The following samples show you how to tune data sync from a hypertable or a PostgreSQL relational table to your data lake:

- **Sync a hypertable with the default one-day partitioning interval on the `ts_column` column**

  To start syncing data from a hypertable to your data lake using the default one-day chunk interval as the partitioning scheme to the Iceberg table, run the following statement:

  ```
  ALTER TABLE my_hypertable SET (tigerlake.iceberg_sync = true);
  ```

  This is equivalent to `day(ts_column)`.

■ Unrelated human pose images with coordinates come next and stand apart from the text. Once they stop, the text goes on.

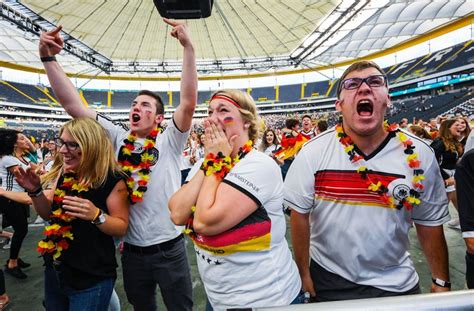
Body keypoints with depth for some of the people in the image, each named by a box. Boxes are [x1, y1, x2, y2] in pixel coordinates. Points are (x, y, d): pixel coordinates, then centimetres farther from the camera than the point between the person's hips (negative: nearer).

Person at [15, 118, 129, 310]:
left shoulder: (111, 179, -20)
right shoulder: (63, 174, 0)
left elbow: (121, 227, -15)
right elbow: (50, 215, 11)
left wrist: (96, 215, -33)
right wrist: (35, 191, -6)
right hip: (55, 271, 7)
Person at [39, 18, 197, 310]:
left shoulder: (169, 141, -9)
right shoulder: (119, 138, 0)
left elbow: (189, 102, -24)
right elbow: (73, 104, -3)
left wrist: (188, 48, -29)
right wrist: (48, 58, -9)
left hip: (169, 249, -3)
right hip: (132, 250, 3)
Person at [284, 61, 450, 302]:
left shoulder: (419, 155, -9)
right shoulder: (313, 152, -14)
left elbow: (430, 223, 0)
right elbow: (299, 214, -9)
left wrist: (441, 282, 3)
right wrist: (304, 272, -5)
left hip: (395, 283, 2)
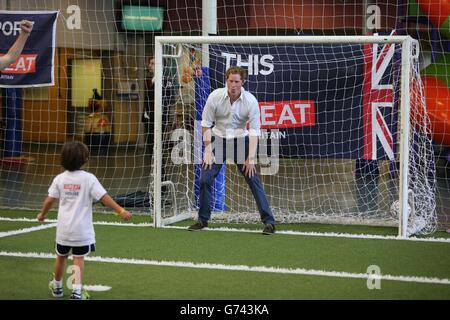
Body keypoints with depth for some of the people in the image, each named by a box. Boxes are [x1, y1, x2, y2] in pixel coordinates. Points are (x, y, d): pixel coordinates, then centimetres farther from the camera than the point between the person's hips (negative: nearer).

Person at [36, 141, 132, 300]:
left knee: (61, 256, 19)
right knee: (79, 259, 3)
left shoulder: (60, 178, -2)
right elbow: (104, 197, -17)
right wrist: (120, 211, -15)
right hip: (82, 229, -3)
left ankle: (57, 287, 38)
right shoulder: (88, 178, -12)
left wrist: (42, 214, 19)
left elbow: (50, 199, 1)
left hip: (63, 227, 3)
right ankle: (77, 291, -9)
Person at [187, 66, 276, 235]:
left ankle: (269, 222, -5)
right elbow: (206, 124, -5)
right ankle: (203, 220, 12)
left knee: (253, 179, -10)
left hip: (240, 140, -1)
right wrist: (208, 151, -11)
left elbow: (254, 131, -16)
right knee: (205, 179, -5)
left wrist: (251, 158, -23)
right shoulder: (215, 96, -15)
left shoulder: (250, 100, -17)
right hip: (218, 139, 1)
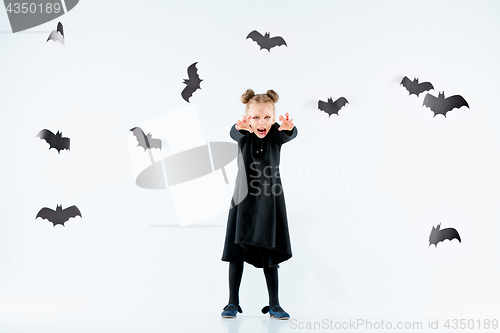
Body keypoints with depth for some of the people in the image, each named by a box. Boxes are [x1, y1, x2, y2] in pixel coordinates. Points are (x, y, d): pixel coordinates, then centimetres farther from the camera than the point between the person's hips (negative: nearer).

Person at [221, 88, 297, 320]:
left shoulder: (276, 134, -8)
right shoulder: (243, 134, -9)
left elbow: (290, 135, -30)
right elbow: (234, 133, -33)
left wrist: (288, 128, -56)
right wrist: (241, 127, -58)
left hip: (270, 199, 0)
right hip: (243, 199, 0)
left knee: (270, 252, 5)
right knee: (237, 250, 4)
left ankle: (274, 305, 15)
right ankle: (233, 302, 15)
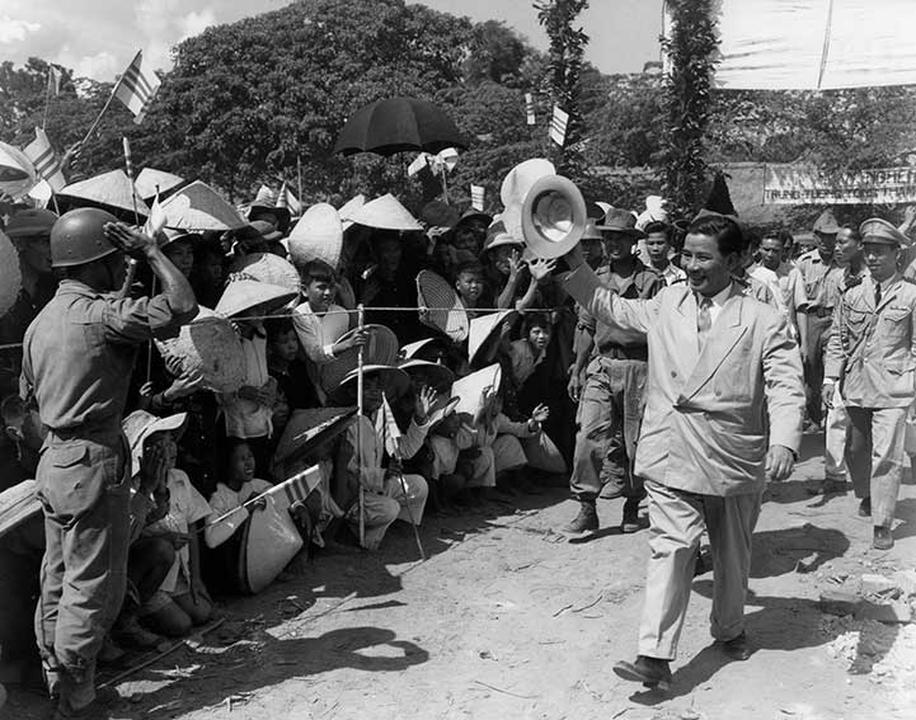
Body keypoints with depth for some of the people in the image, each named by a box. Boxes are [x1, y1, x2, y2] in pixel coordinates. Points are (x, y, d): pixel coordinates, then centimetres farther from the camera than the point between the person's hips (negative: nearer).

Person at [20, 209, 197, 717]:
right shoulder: (99, 314, -16)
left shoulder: (41, 320, 12)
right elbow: (181, 306, -24)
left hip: (53, 460, 9)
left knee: (58, 580, 17)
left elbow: (29, 394, 20)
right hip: (93, 464, -9)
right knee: (93, 586, 1)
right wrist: (151, 251, -12)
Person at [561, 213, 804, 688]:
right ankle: (655, 655, -6)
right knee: (670, 548, -8)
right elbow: (609, 307, 19)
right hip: (671, 454, 0)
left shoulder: (764, 322, -4)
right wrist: (573, 263, 11)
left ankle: (729, 629, 41)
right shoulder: (664, 305, 6)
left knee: (732, 552, 18)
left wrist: (784, 443, -26)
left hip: (736, 460, 0)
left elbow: (786, 388, -9)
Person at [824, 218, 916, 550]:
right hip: (856, 384, 4)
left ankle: (882, 525, 1)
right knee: (856, 449, 16)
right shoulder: (851, 296, 8)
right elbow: (837, 339, 10)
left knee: (886, 455, -7)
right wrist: (831, 378, 3)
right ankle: (866, 495, 42)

- **Specify a custom partitioning scheme for a hypertable**

  You use the `tigerlake.iceberg_partitionby` property to specify a different partitioning scheme for the Iceberg table at sync start. For example, to enforce an hourly partition scheme from the chunks on `ts_column` on a hypertable, run the following statement:

  ```
  ALTER TABLE my_hypertable SET (
    tigerlake.iceberg_sync = true,
    tigerlake.iceberg_partitionby = 'hour(ts_column)'
  );
  ```

- **Set the partition to sync relational tables**

  PostgreSQL relational tables do not forward a partitioning scheme to Iceberg, you must specify the partitioning scheme using `tigerlake.iceberg_partitionby` when you start the sync. For example, for a standard PostgreSQL table to sync to the Iceberg table with daily partitioning , run the following statement:

  ```
  ALTER TABLE my_postgres_table SET (
    tigerlake.iceberg_sync = true,
    tigerlake.iceberg_partitionby = 'day(timestamp_col)'
  );
  ```

- **Stop sync to an Iceberg table for a hypertable or a PostgreSQL relational table**

  ```
  ALTER TABLE my_hypertable SET (tigerlake.iceberg_sync = false);
  ```

- **Update or add the partitioning scheme of an Iceberg table**

  To change the partitioning scheme of an Iceberg table, you specify the desired partitioning scheme using the `tigerlake.iceberg_partitionby` property. For example. if the `samples` table has an hourly (`hour(ts)`) partition on the `ts` timestamp column, to change to daily partitioning, call the following statement:

  ```
  ALTER TABLE samples SET (tigerlake.iceberg_partitionby = 'day(ts)');
  ```

  This statement is also correct for Iceberg tables without a partitioning scheme. When you change the partition, you **do not** have to pause the sync to Iceberg. Apache Iceberg handles the partitioning operation in function of the internal implementation.

**Specify a different namespace**

By default, tables are created in the the `timescaledb` namespace. To specify a different namespace when you start the sync, use the `tigerlake.iceberg_namespace` property. For example:

```
ALTER TABLE my_hypertable SET (
  tigerlake.iceberg_sync = true,
  tigerlake.iceberg_namespace = 'my_namespace'
);
```

**Specify a different Iceberg table name**

The table name in Iceberg is the same as the source table in Tiger Cloud. Some services do not allow mixed case, or have other constraints for table names. To define a different table name for the Iceberg table at sync start, use the `tigerlake.iceberg_table` property. For example:

```
ALTER TABLE Mixed_CASE_TableNAME SET (
  tigerlake.iceberg_sync = true,
  tigerlake.iceberg_table = 'my_table_name'
);
```

## Limitations

- Service requires PostgreSQL 17.6 and above is supported.
- [Amazon S3 Tables Iceberg REST](https://docs.aws.amazon.com/AmazonS3/latest/userguide/s3-tables-integrating-open-source.html) catalog only is supported.
- In order to collect deletes made to data in the columstore, certain columnstore optimizations are disabled for hypertables, this includes [Direct Compress](/docs/learn/hypertables/optimize-data-in-hypertables#speed-up-data-ingestion/index.md).
- The `TRUNCATE` statement is not supported, and does not truncate data in the corresponding Iceberg table.
- Data in a hypertable that has been moved to the [low-cost object storage tier](/docs/learn/data-lifecycle/storage/about-storage-tiers/index.md) is not synced.
- Writing to the same S3 table bucket from multiple services is not supported, bucket-to-service mapping is one-to-one.
- Iceberg snapshots are pruned automatically if the amount exceeds 2500.
- A hypertable with long running continuous aggregates refresh transactions, plus 30 minutes, can cause issues with holding the replication slot too long. Please consider batching in these cases.